*** Opening of Provided data ***

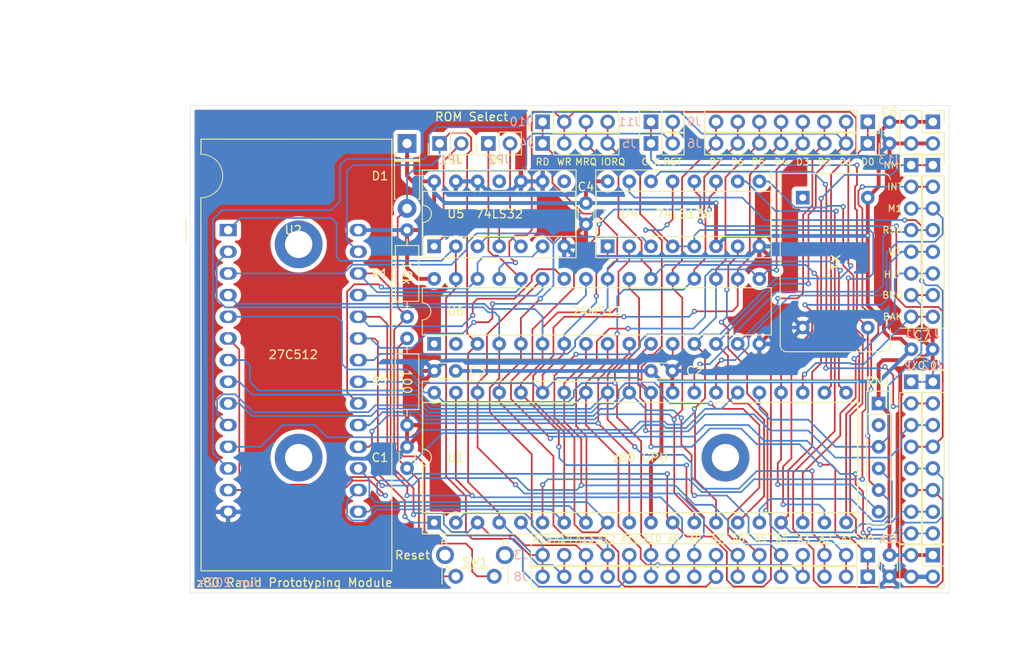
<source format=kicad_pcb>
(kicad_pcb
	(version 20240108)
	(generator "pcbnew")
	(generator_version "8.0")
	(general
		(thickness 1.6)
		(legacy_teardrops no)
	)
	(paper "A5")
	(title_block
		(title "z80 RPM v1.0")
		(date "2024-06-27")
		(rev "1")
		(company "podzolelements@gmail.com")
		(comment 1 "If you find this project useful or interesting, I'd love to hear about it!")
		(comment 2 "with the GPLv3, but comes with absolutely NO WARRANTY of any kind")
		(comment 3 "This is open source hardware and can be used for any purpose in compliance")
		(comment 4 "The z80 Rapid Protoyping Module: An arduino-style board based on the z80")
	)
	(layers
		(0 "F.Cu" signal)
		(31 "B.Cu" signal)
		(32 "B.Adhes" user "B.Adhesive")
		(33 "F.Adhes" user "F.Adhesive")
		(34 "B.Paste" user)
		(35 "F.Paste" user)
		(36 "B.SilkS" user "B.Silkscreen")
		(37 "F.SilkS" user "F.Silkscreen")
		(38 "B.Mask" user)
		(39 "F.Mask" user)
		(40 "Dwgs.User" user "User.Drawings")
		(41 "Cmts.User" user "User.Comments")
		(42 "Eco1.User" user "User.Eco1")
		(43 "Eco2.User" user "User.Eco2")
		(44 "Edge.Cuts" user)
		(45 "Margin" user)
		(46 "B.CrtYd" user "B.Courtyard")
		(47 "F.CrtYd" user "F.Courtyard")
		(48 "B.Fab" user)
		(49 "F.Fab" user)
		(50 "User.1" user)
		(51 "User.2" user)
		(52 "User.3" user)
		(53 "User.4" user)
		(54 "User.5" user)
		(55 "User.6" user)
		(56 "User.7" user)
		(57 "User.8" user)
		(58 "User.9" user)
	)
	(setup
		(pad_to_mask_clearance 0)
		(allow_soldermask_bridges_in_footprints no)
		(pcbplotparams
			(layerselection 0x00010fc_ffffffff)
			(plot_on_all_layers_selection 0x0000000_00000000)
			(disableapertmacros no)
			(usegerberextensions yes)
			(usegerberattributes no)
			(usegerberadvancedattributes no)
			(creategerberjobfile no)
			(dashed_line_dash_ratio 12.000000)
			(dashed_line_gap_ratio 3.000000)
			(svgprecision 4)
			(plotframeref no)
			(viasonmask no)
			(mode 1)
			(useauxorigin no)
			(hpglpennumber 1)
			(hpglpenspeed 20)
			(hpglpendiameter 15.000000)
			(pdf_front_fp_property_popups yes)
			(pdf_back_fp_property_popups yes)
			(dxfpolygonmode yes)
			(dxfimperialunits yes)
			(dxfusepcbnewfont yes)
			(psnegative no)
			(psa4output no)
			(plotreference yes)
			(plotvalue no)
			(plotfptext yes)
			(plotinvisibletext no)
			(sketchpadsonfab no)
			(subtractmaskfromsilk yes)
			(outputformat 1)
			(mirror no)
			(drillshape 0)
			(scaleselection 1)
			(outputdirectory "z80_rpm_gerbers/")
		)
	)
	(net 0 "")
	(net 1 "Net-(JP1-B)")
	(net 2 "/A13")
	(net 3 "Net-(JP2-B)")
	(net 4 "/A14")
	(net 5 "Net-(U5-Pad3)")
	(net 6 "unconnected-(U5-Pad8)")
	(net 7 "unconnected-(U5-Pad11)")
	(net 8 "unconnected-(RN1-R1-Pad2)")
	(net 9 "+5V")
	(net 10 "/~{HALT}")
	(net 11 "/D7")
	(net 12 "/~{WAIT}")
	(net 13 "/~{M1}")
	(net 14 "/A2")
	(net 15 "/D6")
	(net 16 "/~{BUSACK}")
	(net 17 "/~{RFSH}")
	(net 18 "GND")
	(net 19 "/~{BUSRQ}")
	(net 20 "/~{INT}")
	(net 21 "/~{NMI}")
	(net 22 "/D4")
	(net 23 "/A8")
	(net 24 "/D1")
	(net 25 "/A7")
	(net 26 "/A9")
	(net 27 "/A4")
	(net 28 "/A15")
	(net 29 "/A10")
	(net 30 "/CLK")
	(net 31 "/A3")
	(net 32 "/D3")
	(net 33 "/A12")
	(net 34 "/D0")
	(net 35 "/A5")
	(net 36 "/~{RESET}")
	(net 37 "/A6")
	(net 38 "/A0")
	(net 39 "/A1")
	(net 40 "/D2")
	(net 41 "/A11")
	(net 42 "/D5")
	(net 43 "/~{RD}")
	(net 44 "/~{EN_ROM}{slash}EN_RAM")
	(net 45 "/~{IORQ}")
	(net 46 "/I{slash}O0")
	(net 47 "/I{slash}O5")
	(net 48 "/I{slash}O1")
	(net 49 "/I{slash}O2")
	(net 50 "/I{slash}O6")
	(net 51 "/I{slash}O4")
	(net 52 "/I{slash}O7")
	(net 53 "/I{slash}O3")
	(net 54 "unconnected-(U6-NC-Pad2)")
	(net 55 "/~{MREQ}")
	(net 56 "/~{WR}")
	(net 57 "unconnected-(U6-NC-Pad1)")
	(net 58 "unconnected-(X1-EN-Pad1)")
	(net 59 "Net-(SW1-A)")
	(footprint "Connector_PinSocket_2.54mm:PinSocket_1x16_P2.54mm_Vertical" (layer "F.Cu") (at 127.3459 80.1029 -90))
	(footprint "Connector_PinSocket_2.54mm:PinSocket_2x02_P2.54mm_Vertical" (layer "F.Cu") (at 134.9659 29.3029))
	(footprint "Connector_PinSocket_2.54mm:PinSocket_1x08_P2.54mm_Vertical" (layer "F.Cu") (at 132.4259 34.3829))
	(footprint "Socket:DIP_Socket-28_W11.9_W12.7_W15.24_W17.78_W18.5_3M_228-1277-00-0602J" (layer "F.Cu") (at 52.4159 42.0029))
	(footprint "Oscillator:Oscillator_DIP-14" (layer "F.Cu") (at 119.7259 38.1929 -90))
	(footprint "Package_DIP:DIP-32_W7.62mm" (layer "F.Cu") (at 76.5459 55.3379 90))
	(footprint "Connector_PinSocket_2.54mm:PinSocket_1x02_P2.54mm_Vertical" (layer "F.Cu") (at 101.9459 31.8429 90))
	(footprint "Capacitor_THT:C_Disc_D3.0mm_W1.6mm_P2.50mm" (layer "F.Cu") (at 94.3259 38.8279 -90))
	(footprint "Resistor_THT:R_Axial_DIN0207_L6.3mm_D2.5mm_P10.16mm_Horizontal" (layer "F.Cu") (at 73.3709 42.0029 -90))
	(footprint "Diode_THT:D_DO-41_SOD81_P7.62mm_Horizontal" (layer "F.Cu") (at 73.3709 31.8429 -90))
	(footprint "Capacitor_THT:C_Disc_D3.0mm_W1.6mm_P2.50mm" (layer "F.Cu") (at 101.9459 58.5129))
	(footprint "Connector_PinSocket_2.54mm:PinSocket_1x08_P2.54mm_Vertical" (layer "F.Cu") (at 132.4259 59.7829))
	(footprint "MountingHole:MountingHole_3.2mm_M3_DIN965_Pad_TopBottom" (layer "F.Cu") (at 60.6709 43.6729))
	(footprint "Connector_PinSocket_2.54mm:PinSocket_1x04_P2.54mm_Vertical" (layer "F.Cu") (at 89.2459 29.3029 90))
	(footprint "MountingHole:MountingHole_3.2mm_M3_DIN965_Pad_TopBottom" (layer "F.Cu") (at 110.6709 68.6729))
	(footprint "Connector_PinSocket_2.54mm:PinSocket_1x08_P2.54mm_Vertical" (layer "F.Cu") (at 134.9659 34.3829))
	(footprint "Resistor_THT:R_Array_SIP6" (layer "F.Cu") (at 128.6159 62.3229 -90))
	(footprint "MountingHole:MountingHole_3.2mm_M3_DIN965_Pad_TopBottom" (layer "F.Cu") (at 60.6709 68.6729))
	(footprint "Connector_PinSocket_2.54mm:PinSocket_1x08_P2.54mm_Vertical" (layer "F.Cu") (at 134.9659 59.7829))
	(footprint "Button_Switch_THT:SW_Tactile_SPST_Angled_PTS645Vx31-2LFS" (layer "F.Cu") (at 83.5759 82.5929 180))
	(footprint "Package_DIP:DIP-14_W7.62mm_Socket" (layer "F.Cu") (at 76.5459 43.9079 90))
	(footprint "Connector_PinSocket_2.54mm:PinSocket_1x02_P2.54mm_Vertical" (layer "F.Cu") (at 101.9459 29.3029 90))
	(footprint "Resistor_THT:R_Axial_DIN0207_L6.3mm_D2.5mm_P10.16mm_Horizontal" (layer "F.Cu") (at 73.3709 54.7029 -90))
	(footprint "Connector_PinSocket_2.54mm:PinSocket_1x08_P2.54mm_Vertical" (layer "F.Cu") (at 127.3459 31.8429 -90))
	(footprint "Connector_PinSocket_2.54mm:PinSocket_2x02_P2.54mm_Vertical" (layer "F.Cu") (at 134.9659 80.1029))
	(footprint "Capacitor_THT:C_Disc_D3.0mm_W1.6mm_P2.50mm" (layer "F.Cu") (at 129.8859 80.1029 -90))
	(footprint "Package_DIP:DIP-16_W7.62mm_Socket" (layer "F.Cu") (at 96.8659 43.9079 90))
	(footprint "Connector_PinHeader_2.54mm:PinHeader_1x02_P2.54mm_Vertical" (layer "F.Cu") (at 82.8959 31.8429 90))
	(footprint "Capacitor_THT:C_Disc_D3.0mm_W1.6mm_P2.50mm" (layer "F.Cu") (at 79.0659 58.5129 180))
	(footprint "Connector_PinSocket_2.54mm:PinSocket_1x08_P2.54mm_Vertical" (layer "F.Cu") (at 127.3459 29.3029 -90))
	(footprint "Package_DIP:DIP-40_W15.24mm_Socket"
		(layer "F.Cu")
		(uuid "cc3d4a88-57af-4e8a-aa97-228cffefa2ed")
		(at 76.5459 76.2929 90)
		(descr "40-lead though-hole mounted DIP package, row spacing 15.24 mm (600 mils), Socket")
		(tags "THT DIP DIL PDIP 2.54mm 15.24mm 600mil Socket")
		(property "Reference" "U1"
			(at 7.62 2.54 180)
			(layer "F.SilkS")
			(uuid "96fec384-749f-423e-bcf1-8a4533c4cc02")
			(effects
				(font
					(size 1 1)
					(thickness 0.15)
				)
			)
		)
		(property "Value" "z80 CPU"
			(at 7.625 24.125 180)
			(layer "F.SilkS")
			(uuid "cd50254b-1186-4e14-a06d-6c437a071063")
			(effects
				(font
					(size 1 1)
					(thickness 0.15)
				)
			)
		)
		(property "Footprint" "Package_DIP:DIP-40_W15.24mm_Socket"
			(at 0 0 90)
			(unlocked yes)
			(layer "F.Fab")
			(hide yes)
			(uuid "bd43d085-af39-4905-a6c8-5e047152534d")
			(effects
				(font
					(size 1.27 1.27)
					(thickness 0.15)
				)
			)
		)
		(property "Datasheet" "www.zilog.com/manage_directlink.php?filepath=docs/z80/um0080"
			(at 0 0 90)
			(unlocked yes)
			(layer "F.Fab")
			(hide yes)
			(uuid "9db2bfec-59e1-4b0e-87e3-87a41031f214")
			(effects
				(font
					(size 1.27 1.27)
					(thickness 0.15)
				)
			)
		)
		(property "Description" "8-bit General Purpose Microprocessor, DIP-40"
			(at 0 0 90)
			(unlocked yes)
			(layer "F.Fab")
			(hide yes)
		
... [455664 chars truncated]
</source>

*** Close of Provided data ***
*** Opening of Provided data ***

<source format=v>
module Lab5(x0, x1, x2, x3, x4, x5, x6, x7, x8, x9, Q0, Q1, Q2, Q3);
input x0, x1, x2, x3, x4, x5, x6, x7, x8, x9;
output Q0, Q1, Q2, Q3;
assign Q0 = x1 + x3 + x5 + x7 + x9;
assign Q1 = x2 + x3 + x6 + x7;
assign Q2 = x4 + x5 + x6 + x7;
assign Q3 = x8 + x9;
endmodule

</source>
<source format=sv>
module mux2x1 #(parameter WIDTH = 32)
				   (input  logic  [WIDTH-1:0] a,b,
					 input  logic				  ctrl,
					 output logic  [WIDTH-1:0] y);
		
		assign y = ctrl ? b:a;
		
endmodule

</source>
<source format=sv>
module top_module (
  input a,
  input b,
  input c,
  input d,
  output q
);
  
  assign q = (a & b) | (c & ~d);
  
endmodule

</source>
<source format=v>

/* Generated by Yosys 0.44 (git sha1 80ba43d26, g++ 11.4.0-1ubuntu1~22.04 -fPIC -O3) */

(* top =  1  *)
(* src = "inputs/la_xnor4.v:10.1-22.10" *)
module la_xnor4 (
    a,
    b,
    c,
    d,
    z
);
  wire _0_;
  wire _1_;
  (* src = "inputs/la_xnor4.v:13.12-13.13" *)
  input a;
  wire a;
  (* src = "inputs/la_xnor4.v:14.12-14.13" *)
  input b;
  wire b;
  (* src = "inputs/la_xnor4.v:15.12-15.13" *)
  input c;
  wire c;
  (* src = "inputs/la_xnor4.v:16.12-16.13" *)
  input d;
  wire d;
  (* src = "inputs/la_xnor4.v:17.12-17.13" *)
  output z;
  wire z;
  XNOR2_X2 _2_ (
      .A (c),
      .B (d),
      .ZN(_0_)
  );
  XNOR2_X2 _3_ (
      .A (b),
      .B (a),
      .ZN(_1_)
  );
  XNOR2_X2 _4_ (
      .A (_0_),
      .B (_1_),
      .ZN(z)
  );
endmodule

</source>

*** Close of Provided data ***

_Work to be completed_
Scan the entries above for the word "Silkscreen". Report the lines that hold it.

_Answer area_
		(36 "B.SilkS" user "B.Silkscreen")
		(37 "F.SilkS" user "F.Silkscreen")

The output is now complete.